→ **Prompt**
Start at the top and transcribe every record through the final line exactly.
[Opening Extracted information section]
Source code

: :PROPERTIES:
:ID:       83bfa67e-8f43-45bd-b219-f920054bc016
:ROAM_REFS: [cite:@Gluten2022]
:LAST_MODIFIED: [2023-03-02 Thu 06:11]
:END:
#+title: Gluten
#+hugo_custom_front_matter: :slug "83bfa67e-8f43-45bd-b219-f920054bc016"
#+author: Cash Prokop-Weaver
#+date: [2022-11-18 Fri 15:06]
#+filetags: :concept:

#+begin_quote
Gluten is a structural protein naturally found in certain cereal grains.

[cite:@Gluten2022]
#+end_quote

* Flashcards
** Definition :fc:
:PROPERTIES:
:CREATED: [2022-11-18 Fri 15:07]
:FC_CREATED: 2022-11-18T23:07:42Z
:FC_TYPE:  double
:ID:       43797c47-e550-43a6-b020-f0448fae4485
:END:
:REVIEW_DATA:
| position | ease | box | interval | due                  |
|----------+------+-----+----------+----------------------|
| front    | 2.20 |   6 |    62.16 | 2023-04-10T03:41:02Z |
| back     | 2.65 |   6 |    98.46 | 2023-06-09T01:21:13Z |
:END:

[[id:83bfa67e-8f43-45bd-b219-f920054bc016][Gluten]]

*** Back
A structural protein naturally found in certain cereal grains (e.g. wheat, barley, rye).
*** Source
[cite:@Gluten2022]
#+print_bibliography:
[Closing Extracted information section]
→ **Task response**
Source code

: :PROPERTIES:
:ID:       83bfa67e-8f43-45bd-b219-f920054bc016
:ROAM_REFS: [cite:@Gluten2022]
:LAST_MODIFIED: [2023-03-02 Thu 06:11]
:END:
#+title: Gluten
#+hugo_custom_front_matter: :slug "83bfa67e-8f43-45bd-b219-f920054bc016"
#+author: Cash Prokop-Weaver
#+date: [2022-11-18 Fri 15:06]
#+filetags: :concept:

#+begin_quote
Gluten is a structural protein naturally found in certain cereal grains.

[cite:@Gluten2022]
#+end_quote

* Flashcards
** Definition :fc:
:PROPERTIES:
:CREATED: [2022-11-18 Fri 15:07]
:FC_CREATED: 2022-11-18T23:07:42Z
:FC_TYPE:  double
:ID:       43797c47-e550-43a6-b020-f0448fae4485
:END:
:REVIEW_DATA:
| position | ease | box | interval | due                  |
|----------+------+-----+----------+----------------------|
| front    | 2.20 |   6 |    62.16 | 2023-04-10T03:41:02Z |
| back     | 2.65 |   6 |    98.46 | 2023-06-09T01:21:13Z |
:END:

[[id:83bfa67e-8f43-45bd-b219-f920054bc016][Gluten]]

*** Back
A structural protein naturally found in certain cereal grains (e.g. wheat, barley, rye).
*** Source
[cite:@Gluten2022]
#+print_bibliography:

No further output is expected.